From what I've seen Persona is mostly advertised as solving problem with credentials (passwords, OpenIDs, etc.), not nicknames.

Actually, I don't think there's anything wrong with nicknames and their lack of global uniqueness. Moreover, I believe it's a good thing.


Persona solves the problem of uniquely naming you to the site, on the assumption that you already have a unique email. There's more pieces here with their own issues, but I think Zooko's triangle is still relevant.

"Actually, I don't think there's anything wrong with nicknames and their lack of global uniqueness. Moreover, I believe it's a good thing."

That depends entirely on the applications you're intending to put them to...


> the problem of uniquely naming you to the site

Ahem.
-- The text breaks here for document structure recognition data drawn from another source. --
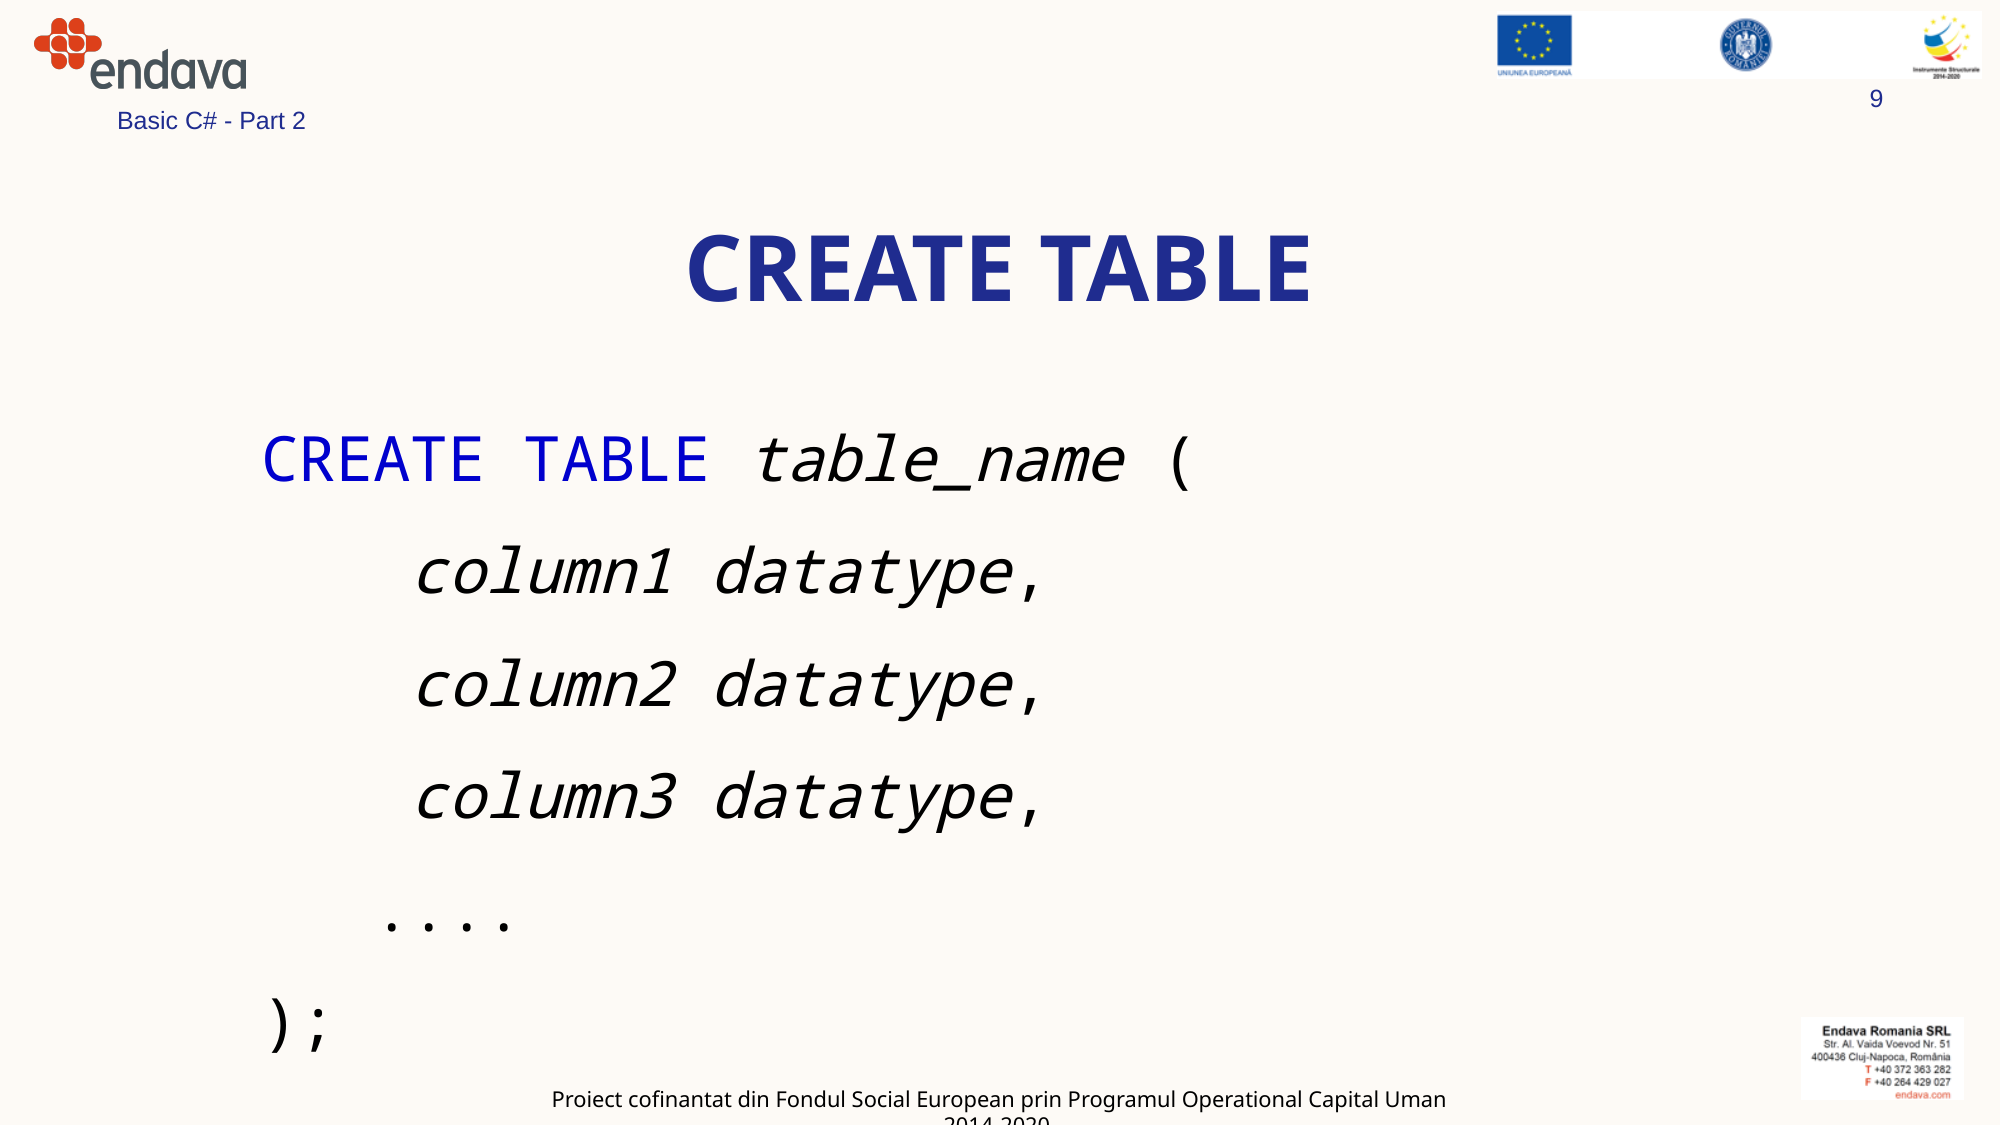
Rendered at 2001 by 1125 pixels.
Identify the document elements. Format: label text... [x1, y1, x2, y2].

picture [1497, 11, 1982, 79]
slide_number 9 [1795, 79, 1958, 120]
picture [1801, 1017, 1964, 1100]
text_box Proiect cofinantat din Fondul Social European prin Programul Operational Capital Uman 2014-2020 [519, 1078, 1481, 1125]
footer Basic C# - Part 2 [101, 97, 627, 143]
title CREATE TABLE [124, 202, 1875, 329]
picture [34, 18, 246, 89]
text_box CREATE TABLE table_name ( column1 datatype, column2 datatype, column3 datatype, .... ); [246, 374, 1740, 1066]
Did we (consumers, not site owners) really have this problem, to begin with?


That's irrelevant to whether Zooko's triangle applies, which was all I was weighing in on.

That said, yes, consumers totally have this problem. We encounter it visibly every time a username we want is taken when we try to sign up for a site. The effectiveness with which Personal eliminates it entirely, ameliorates it, or merely pushes it off to other parts of the system depends on other details of the service in question.

It's also not the only problem Persona purports to solve, simply the relevant one.